*WORK INSTRUCTIONS:*
[A] Reproduce the part of the canola delivery report that opens with the words containing "There's a list" and closes with "levels remain weak.".
[B] In the canola delivery report, condense the paragraph beginning "In week 16 data covering the week ending Nov. 20" into a bulleted list that keeps its main figures.
[C] Write the next part of the canola delivery report, starting after its last sentence.

*EXTRACT TO READ:*
>>>

Thursday's average prairie spot delivery basis remains stubbornly weak at $34.02 per metric ton under the January, $2.35/mt stronger than reported earlier in the week, based on accessible internet bids. This is the most attractive spot basis seen since Oct. 20, but still significantly weaker than year-ago levels. It's interesting to note that both the weakest basis seen on the Prairies at $55 under and the strongest basis at $10 under are both seen at prairie crushers.

There's a list of reasons why grain has poured into the handling system, including a lack of farm storage, attractive prices, the need for drying capacity and the high volume of grain contract priced prior to harvest. As a result, year-to-date deliveries have remained high and are acting to keep demand well-fed while basis levels remain weak.

In week 16 data covering the week ending Nov. 20, 476,800 metric tons of canola were delivered into the licensed elevators over the week, a seven-week high and the fourth highest weekly volume delivered this crop year. To compare this volume to past years, this weekly volume is 56% higher than the five-year average for this week. To date, producers have delivered 6.3 million metric tons, close to 600,000 mt or 10.5% higher than the same period last year. Given the delayed harvest, cumulative deliveries had lagged year-ago volumes for the first six weeks of the crop year, while cumulative deliveries were reported to be higher than year-ago levels in eight of the next 10 weeks. The year-over-year percent increase in deliveries has increased in five consecutive weeks to week 16's 10.5%.

<<<

*DATASET SECTION:*
>>>

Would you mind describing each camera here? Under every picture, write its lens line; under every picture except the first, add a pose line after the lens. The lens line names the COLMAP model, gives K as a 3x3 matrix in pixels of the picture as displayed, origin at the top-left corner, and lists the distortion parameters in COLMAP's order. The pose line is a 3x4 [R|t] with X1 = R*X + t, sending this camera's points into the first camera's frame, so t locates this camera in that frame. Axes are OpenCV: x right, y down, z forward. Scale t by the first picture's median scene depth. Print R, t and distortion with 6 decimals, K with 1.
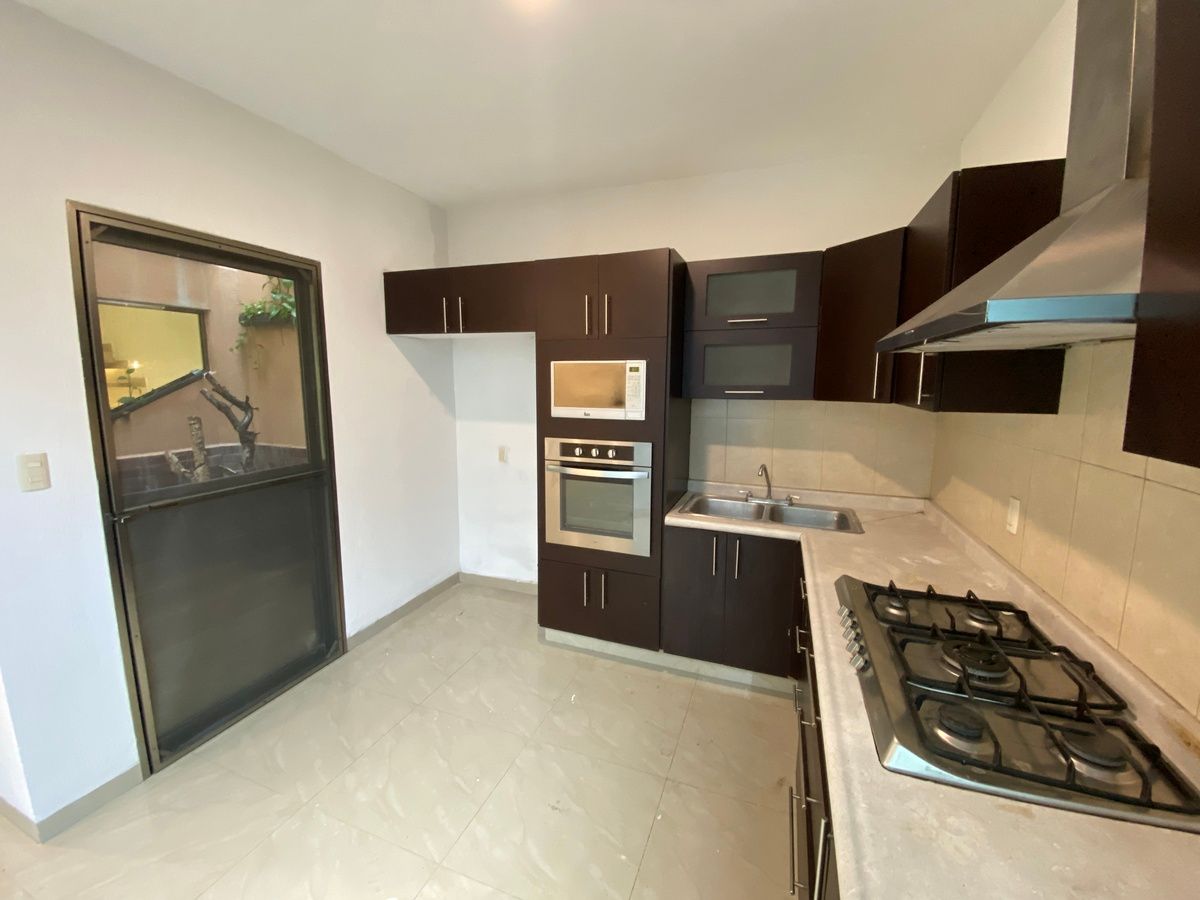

<<<

*RESULTS:*
[A]
There's a list of reasons why grain has poured into the handling system, including a lack of farm storage, attractive prices, the need for drying capacity and the high volume of grain contract priced prior to harvest. As a result, year-to-date deliveries have remained high and are acting to keep demand well-fed while basis levels remain weak.

[B]
- Week 16 (ending Nov. 20): 476,800 mt of canola delivered into licensed elevators, a seven-week high and the fourth highest weekly volume this crop year.
- That weekly volume is 56% above the five-year average for the week.
- Producers have delivered 6.3 million mt to date, close to 600,000 mt or 10.5% more than the same period last year.
- Because of the delayed harvest, cumulative deliveries trailed year-ago volumes for the first six weeks, then exceeded them in eight of the next 10 weeks.
- The year-over-year percentage increase has grown for five straight weeks, reaching 10.5% in week 16.

[C]
Commercial stocks remain high at 1.566 million metric tons, as of Nov. 20, very similar to where they were this time last year, although 33% higher than the five-year average for this time. Despite the current pace of demand being on track to achieve the current AAFC demand estimate of 18.4 mmt, both exporters and crushers are showing an overall lack of concern in obtaining supply.

Perhaps this is best seen in basis levels in the December-through-May period, based on accessible internet bids. 2016 basis levels remain stubbornly weak in comparison to last year, as seen with the blue bars compared to the brown bars on the attached graphic. Over the six months, the widest year-to-year spread is seen in February, with the 2016 basis $11/mt wider than seen in 2015. The spread then narrows with the narrowest year-over-year spread seen in March at $7.85/mt.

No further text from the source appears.